A client of McCathern Houston Managing Partner Rodney L. Drinnon will now be able to pursue a former customer accountable for six figures in unpaid bills and breach of contract following a recent ruling from the Texas First Court of Appeals declaring that the trial court had dismissed the case in error.

The hard-fought ruling earlier this month is the latest twist in a story that began with a 2008 agreement that Drinnon’s client, the electrical provider Star Electricity d/b/a Startex Power, made with the owners of an office tower, Northpark Office Tower LP. Startex claimed in 2010 that Northpark failed to honor the agreement in 2010 when it ceased paying for electricity. Although Drinnon had obtained summary judgment in his client’s favor on liability, the trial court applied “death penalty sanctions” against him, rendering Startex unable to produce its key expert witness for a deposition and dismissed the case. The trial court did so despite the fact that Drinnon had terminated the deposition of Northpark’s expert because he refused to answer his questions fully and filed a motion for a protective order requiring Northpark’s expert to fully answer his questions before he presented his own expert.

The latest ruling by the Texas First Court of Appeals panel of three judges, however, said that the application of “death penalty sanctions” was improper. Indeed, the appellate court sustained eight (8) out of (9) points of error raised by Drinnon; the only one that wasn’t granted would have reversed and rendered a verdict for StarTex.
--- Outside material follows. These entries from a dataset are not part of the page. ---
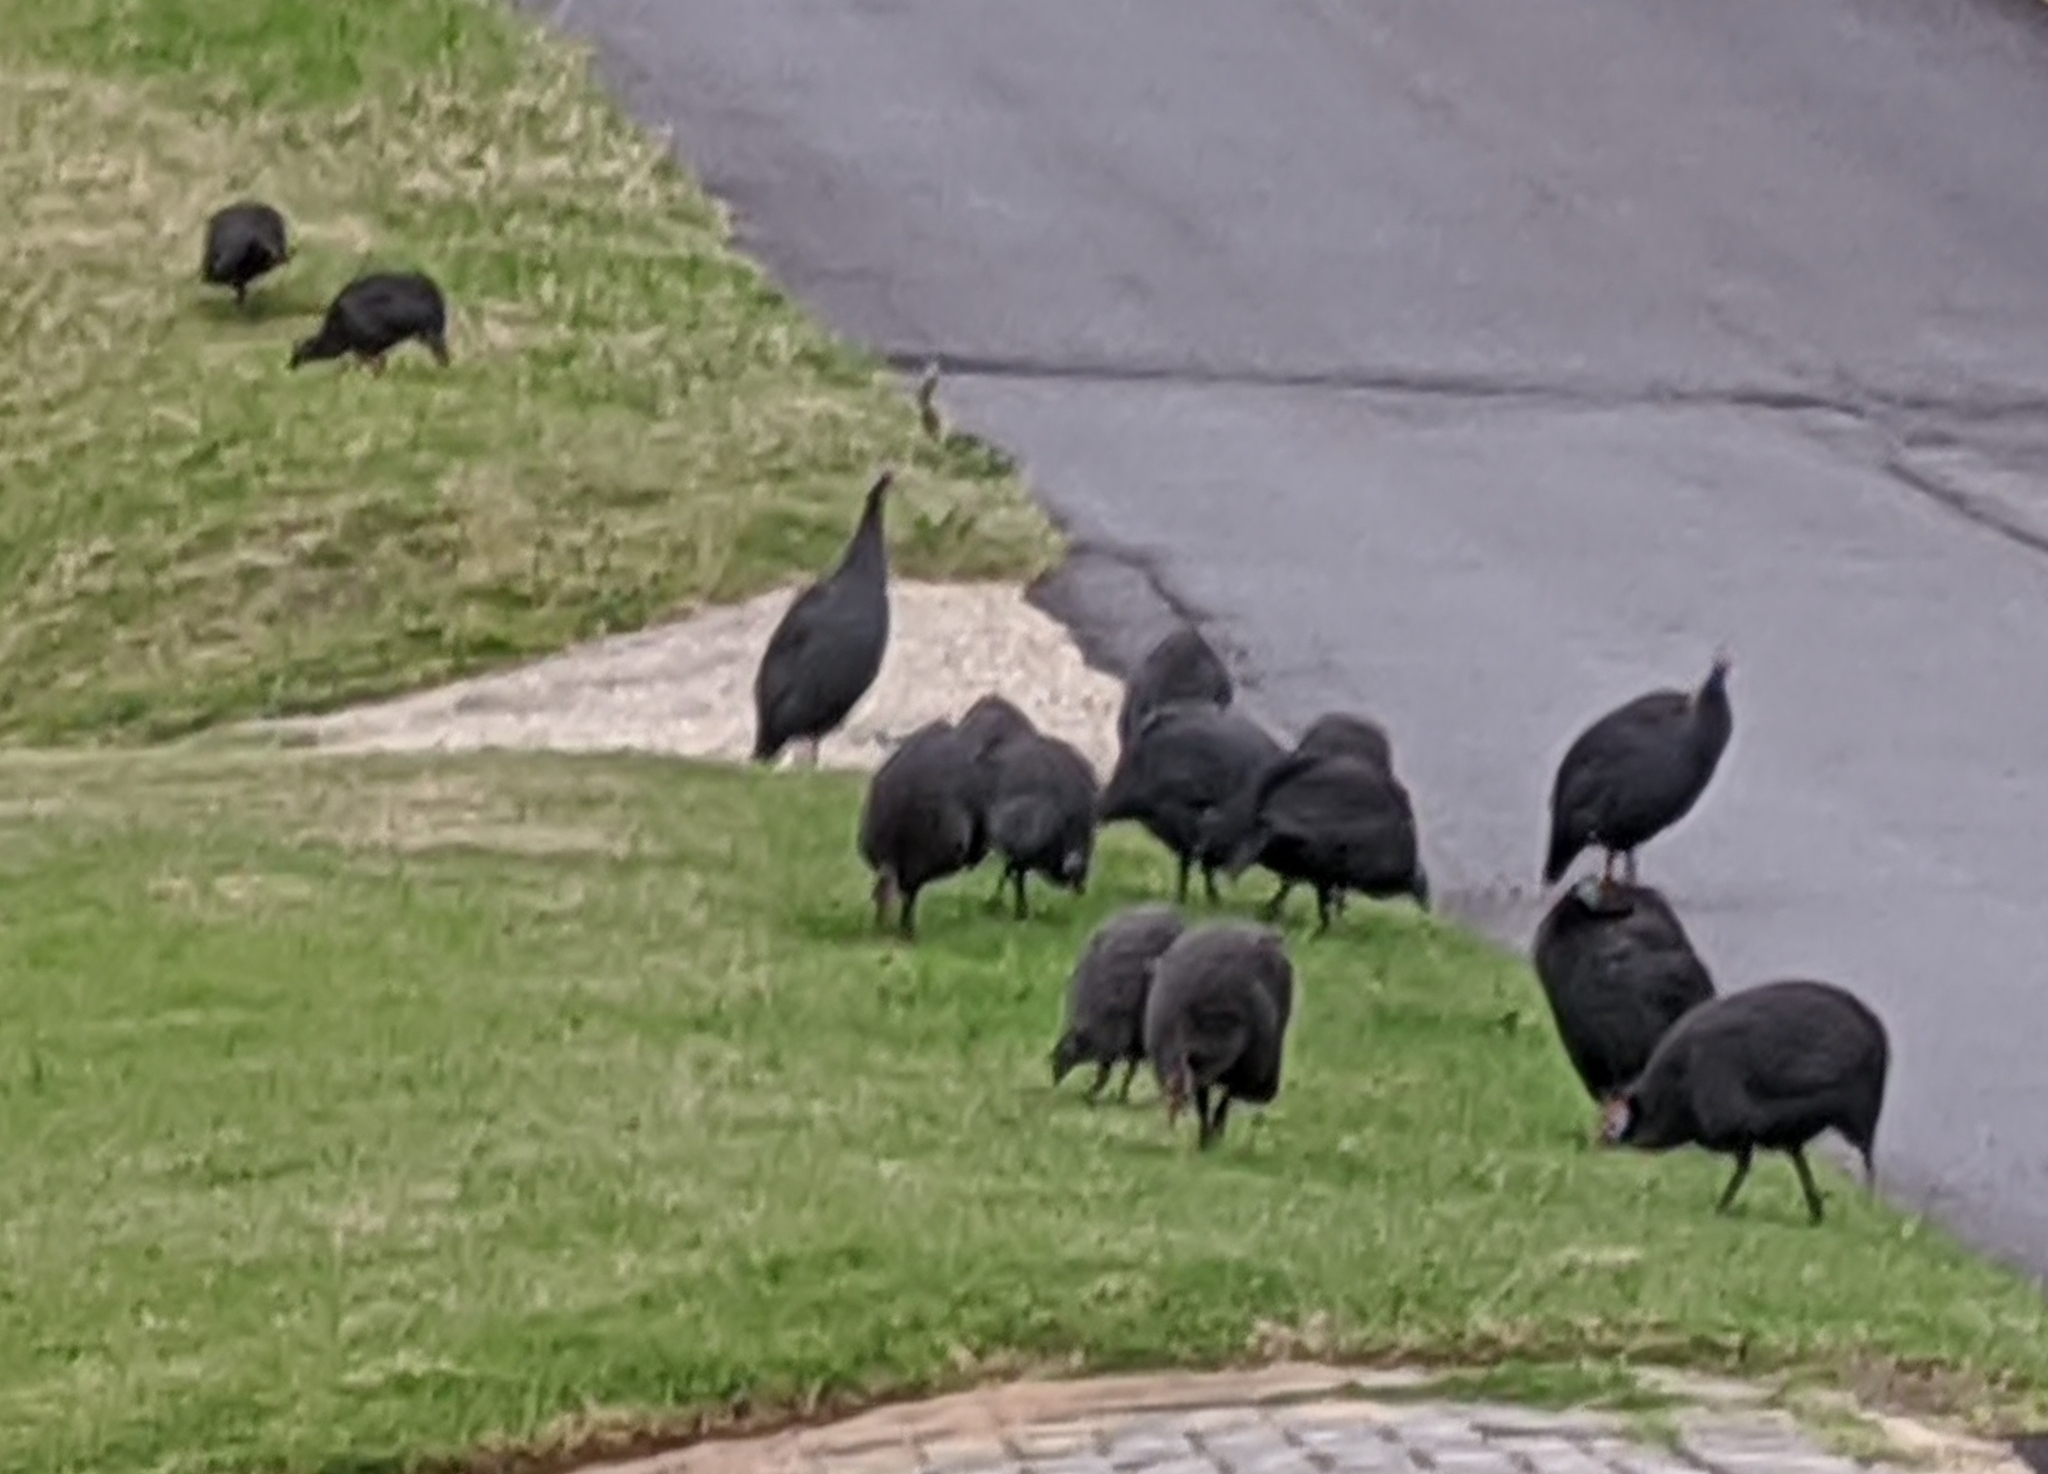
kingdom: Animalia
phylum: Chordata
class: Aves
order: Galliformes
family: Numididae
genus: Numida
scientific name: Numida meleagris
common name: Helmeted guineafowl
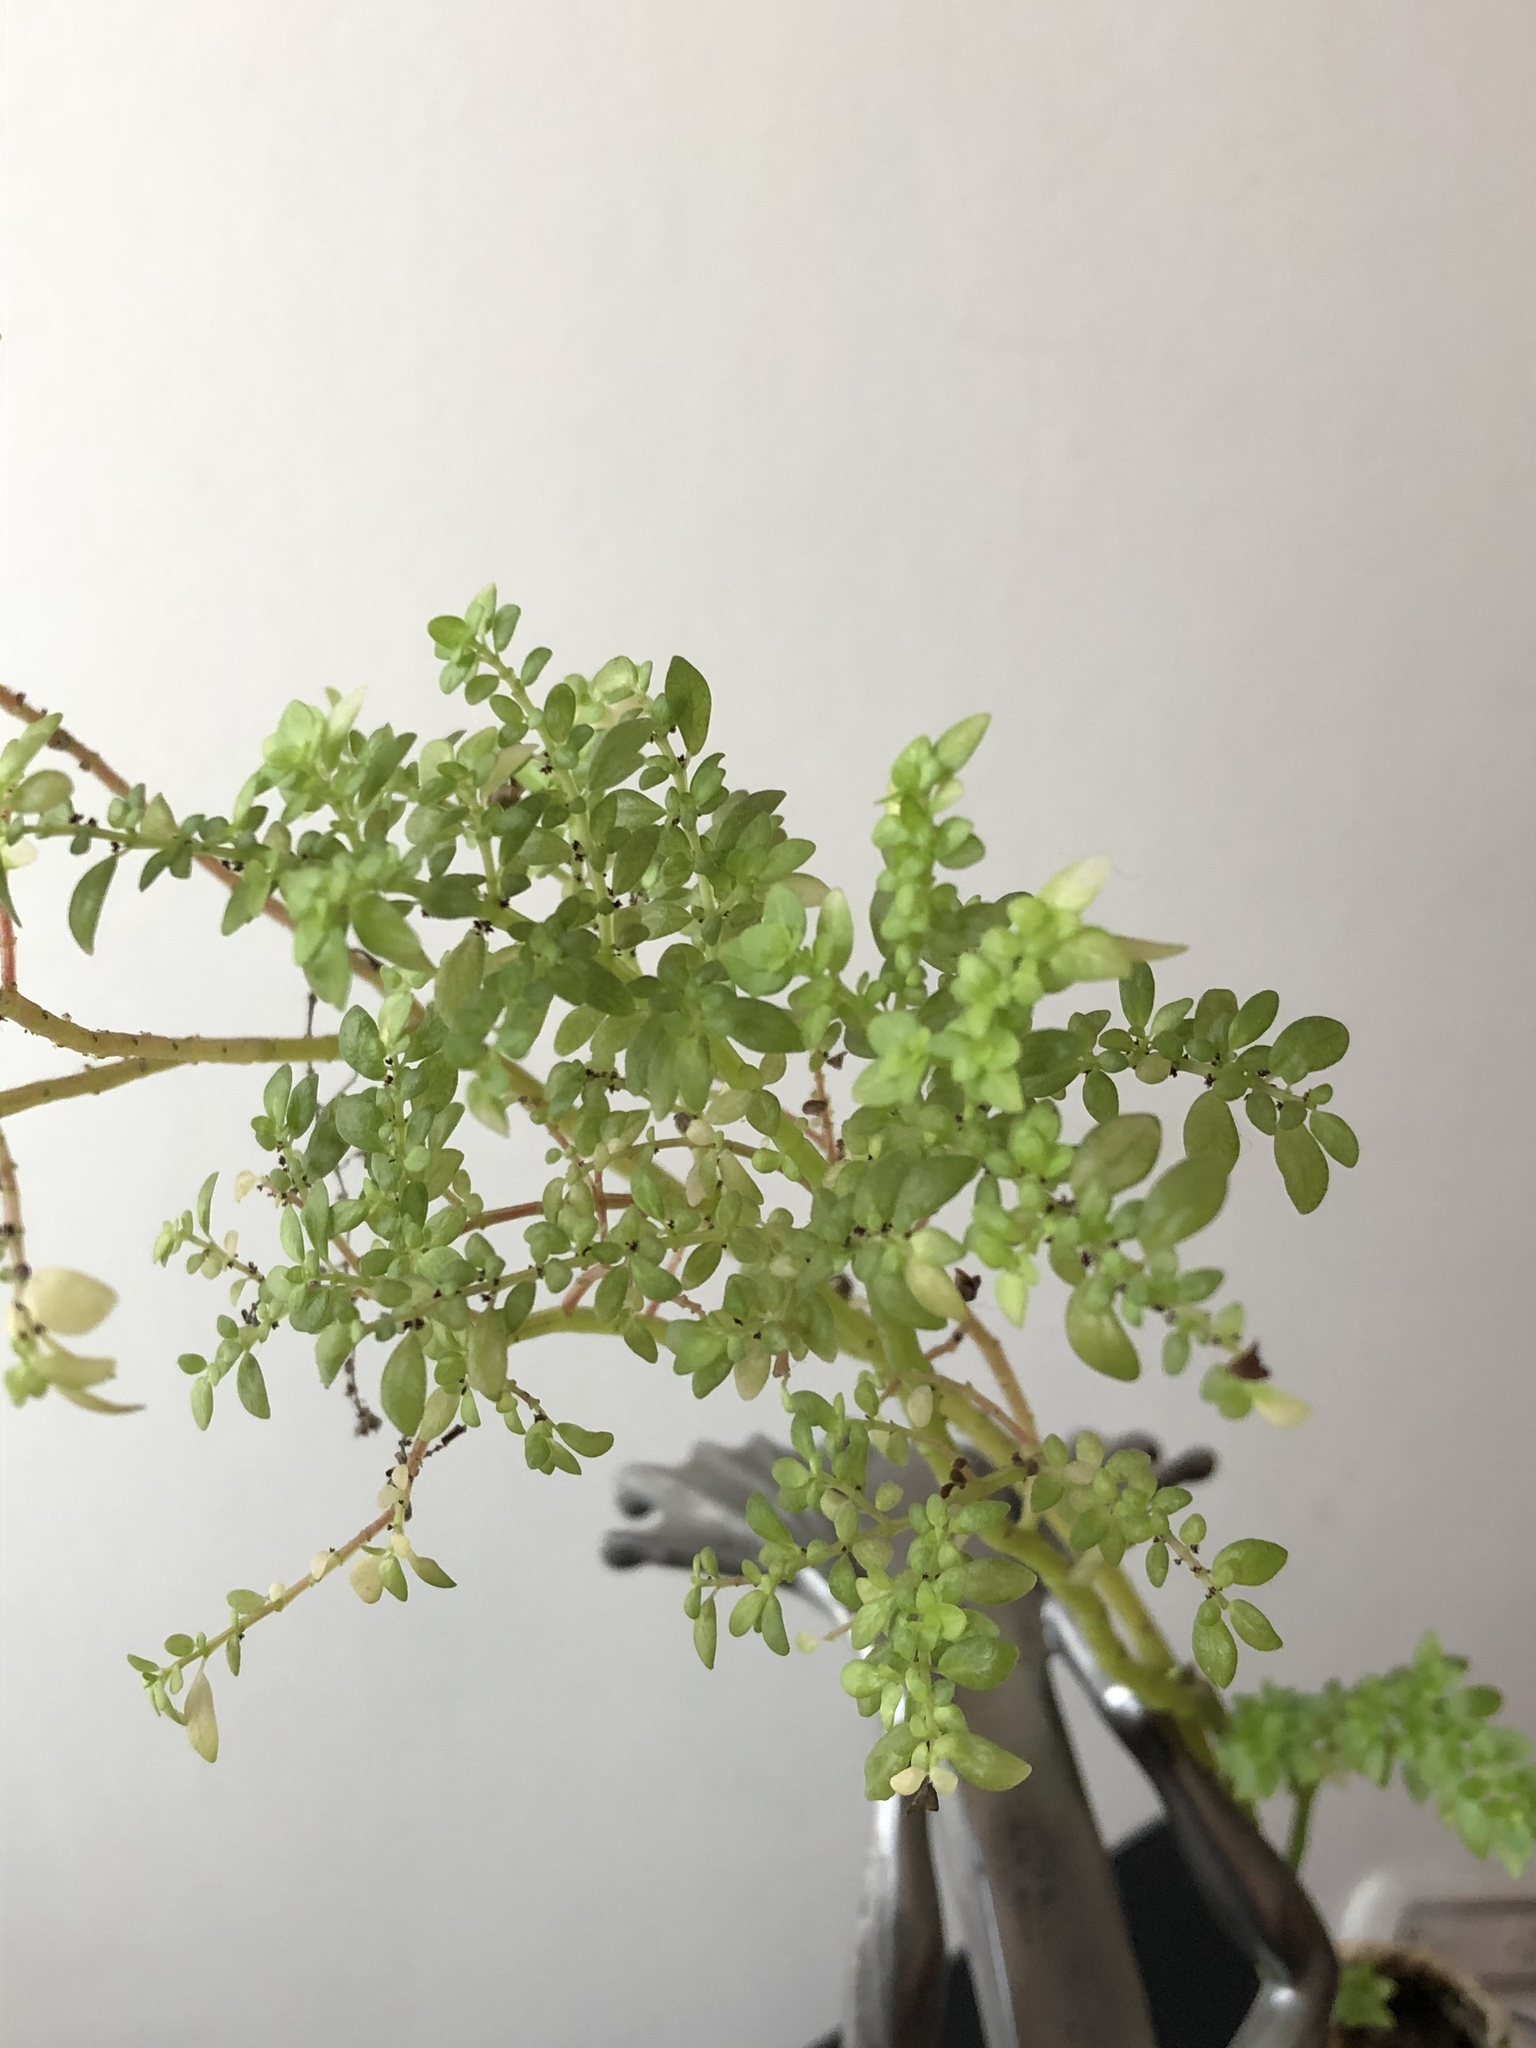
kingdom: Plantae
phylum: Tracheophyta
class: Magnoliopsida
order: Rosales
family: Urticaceae
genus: Pilea
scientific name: Pilea microphylla
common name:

The ruling is a significant exoneration for Startex and for Drinnon following such a protracted process, and it gives the McCathern client the opportunity to prove damages and collect a substantial judgment.

Rather than commenting on the trial court’s conduct, attorney Rodney Drinnon pointed to the appellate court’s opinion that summed it up appropriately:

“Because the trial court’s order does not comply with the procedural and substantive requirements for imposing such sanctions, we hold that the trial court erred in ordering that the testimony of Madden, Star’s sole expert on liquidated damages, be excluded.”